# my "team"



## cvalda (Oct 16, 2007)

I took this pic of my kids for our Christmas cards this year...


----------



## JustAnja (Oct 16, 2007)

Definitely got your own team going there Kelly! Are they all foster kids or are some your natural born children? (i remember something about fostering being said, but cant remember exactly what) Your leggy boy sure towers over the rest. lol Great pic! Looks like the Lab has his eyes on something and is ready to go. hehehe


----------



## cvalda (Oct 16, 2007)

Six of them are adopted, three are foster children (whom I will be adopting). No natural born kids!

The pup was after a dog in the next yard, and really didn't want to sit still for the picture! LOL!

Oh and yep, my biggest stands at 6 feet, but he's only 13.5! There's not even a two-year age difference between him and the next oldest (my oldest daughter will be 12 next month!)!


----------



## JustAnja (Oct 16, 2007)

Sounds like a very very busy household Kelly! I do good to keep up with my 12yr old that lives with me, my oldest is 17.5 and lives in AR with his dad. Ive never been all that good with allot of kids so its probably best I didnt have more. lol You should probably be awarded Sainthood or something.


----------



## jlyoncc1 (Oct 16, 2007)

Kelly, Great pic! I used to do that with my bio and foster children also for Christmas. Keeps the family on their toes!


----------



## Iluvemturts (Oct 16, 2007)

Nice looking team you have there Just think you have 9 little future torty owners lol

Good job mom you must be organized


----------



## Jacqui (Oct 31, 2007)

What a wonderful team! A great Christmas picture and a keeper for the memory books. Really love the expression on the little one in front on the right. 


So are you stopping with 9?


----------



## cvalda (Oct 31, 2007)

LOL that's the three-year old I've been trying to pawn off on Tracy in exchange for a Leopard tort! ROFL! That is his expression most of the time, unless he's up to serious no-good, in which case he's got the devil's sparkle in his eye! LOL!

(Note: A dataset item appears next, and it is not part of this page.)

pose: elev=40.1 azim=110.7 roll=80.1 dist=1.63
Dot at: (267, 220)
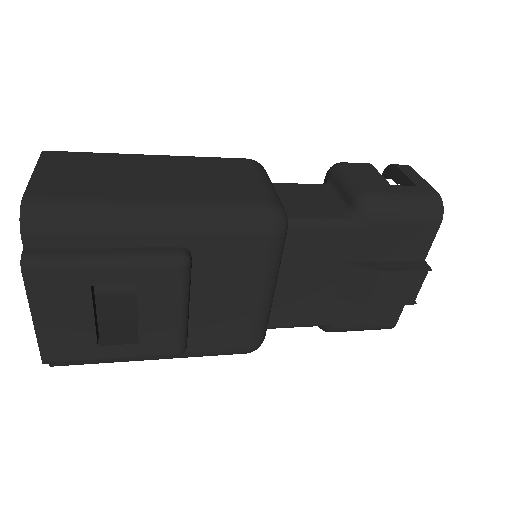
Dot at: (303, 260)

Well I can't adopt any more via the State foster care because they have a limit of eight kids in a family (they made an exception so I could take a sibling group)... until they start turning 18 that is.... mwahahahhaa....


----------



## barbie69 (Oct 31, 2007)

WOW! Beautiful family!!...and I thought I had my hands full LOL
You definately have a good heart and you must also have the patience of a saint:shy:..


----------



## Jacqui (Oct 31, 2007)

That's a shame they have a limit, but I can understand the need for one. If you could, how many would you like to try?


----------



## Crazy1 (Oct 31, 2007)

Wonderful looking family. What a proud mom you must be of them and they of you.
What a truly wonderful and big heart you have Kelly.


----------



## cvalda (Oct 31, 2007)

well i have my hands full with the nine... so right now, no more, but once the youngest is in school (in three years) i'd want more babies in the house. i've just always had little ones in the house all day with me, i'll be heartbroken when they're all in school! and once my kids are all growing and moving out and i really have less on my plate, i'd love to take in a child with special needs like Autism or Downs Syndrome!


----------